Increase taxes for people with incomes over $ 400,000

Citing the sources, Bloomberg wrote that the increase will fulfill the campaign promises of the new US president. While competing for the White House, Biden announced that “on day one” he would cancel the tax cuts introduced by the Donald Trump administration, but he has not yet done so. He also promised to impose a greater financial burden on the wealthiest Americans.

According to Bloomberg, among the planned increases are, among other things, raising the tax rate on the income of legal persons from 21 percent up to 28 percent In addition, the new administration intends to increase income taxes for those earning more than $ 400,000, and to increase property taxes. , And the introduction of a higher capital gains rate for Americans who earn at least $ 1 million a year.

Trillions of profits

An independent analysis of Biden’s tax plan by the Tax Policy Center showed that the reform would bring the budget around $ 2.1 trillion within 10 years. This amount is expected to increase government spending and finance stimulus packages throughout the coronavirus outbreak, including the last time in March, with a value of nearly $ 2 trillion.

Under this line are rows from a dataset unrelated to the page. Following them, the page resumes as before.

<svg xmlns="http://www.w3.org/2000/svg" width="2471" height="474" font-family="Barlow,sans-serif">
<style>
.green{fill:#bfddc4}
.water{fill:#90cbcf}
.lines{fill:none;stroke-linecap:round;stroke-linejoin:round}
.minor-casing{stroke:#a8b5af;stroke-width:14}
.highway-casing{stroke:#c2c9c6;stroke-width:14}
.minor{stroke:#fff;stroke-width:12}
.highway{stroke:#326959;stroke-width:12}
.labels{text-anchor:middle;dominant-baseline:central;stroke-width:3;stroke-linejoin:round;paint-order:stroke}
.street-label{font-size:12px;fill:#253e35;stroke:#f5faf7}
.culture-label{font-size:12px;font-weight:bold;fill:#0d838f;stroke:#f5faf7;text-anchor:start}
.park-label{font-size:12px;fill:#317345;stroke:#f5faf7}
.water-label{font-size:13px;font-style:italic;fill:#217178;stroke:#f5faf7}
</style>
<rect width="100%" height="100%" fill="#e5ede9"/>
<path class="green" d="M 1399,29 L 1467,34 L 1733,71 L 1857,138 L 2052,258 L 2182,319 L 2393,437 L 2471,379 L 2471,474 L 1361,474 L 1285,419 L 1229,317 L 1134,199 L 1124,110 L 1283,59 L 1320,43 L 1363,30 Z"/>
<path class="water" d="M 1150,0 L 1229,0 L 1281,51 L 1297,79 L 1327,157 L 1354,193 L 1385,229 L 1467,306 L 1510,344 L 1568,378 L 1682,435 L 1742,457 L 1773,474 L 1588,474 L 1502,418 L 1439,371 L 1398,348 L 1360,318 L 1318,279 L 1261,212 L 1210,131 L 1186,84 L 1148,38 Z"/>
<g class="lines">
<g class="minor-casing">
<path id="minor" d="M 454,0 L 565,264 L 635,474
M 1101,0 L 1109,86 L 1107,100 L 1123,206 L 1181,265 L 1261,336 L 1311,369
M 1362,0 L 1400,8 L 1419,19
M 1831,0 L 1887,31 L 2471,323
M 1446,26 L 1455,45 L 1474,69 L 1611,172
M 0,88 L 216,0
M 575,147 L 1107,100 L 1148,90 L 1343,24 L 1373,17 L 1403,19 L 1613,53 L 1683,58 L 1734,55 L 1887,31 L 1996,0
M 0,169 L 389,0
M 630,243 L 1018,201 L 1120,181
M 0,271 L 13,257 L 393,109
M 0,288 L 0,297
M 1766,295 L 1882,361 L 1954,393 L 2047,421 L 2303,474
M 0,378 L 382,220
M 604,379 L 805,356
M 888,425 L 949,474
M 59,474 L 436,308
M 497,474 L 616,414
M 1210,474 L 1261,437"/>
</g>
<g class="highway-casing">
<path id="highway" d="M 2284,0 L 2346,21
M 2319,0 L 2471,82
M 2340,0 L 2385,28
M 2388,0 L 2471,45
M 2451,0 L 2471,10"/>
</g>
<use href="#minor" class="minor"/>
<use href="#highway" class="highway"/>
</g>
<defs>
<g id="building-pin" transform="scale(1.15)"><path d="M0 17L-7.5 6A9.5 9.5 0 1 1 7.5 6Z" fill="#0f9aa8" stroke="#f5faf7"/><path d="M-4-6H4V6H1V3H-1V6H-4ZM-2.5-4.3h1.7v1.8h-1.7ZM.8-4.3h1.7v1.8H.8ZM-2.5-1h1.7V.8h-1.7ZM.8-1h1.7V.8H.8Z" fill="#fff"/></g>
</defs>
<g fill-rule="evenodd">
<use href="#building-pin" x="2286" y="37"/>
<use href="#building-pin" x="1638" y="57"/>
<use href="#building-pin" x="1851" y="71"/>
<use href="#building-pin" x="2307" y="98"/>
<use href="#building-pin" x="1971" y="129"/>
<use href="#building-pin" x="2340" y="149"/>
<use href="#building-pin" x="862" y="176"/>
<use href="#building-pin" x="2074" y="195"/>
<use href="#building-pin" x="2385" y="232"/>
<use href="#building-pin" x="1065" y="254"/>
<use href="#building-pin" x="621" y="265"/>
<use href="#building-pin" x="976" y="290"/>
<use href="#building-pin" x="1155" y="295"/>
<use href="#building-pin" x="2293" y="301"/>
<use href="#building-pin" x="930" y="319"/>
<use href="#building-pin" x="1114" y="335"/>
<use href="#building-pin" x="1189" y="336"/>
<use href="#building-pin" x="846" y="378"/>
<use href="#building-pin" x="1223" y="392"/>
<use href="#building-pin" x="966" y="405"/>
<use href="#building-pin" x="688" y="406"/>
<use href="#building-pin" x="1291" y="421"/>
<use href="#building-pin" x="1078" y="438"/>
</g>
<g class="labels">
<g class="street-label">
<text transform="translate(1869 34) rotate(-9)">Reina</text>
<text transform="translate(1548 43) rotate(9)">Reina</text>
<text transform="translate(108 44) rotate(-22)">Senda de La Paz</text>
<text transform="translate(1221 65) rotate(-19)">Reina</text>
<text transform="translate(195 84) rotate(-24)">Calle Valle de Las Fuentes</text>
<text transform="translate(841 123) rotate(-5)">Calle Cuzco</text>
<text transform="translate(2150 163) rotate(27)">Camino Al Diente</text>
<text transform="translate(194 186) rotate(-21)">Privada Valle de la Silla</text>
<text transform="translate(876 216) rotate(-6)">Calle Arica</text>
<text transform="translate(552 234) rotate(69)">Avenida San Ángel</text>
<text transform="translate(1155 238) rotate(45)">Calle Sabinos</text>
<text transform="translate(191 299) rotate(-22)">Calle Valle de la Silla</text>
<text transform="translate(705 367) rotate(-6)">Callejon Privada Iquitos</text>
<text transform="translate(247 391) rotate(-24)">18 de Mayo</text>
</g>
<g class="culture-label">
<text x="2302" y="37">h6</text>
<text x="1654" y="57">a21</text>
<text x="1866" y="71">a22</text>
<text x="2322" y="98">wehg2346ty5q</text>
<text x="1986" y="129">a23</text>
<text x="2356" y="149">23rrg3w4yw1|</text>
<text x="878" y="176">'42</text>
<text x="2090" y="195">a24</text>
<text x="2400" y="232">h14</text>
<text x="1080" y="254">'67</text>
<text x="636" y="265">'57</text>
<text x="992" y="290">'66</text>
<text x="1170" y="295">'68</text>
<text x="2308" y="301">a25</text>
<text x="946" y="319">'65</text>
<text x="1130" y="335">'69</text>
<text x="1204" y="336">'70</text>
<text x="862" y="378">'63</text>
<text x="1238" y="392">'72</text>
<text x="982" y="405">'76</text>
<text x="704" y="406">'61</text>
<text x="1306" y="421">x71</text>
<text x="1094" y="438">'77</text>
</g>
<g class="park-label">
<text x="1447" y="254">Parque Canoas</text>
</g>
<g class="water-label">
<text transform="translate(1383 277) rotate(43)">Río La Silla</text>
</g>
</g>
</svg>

“Biden always believed that Americans advocate a fair tax policy … We are focused on solving the problem of inequality between work and wealth,” Sarah Bianchi, a former economic advisor to the current US president, told Bloomberg.

As the White House succeeds in introducing changes to the law, the new taxes will take effect from 2022.

READ  There is no Europe without Poland, the Balkans or Romania

Resistance in Congress

Biden’s proposals could face resistance from Congress. Bloomberg notes that some members of Congress have called on the administration to stop work in times of high unemployment amid the pandemic. Strong opposition is also expected from Republicans, who have traditionally opted for low taxes. Republican politicians see it as necessary to prevent the transfer of jobs and profits from the country.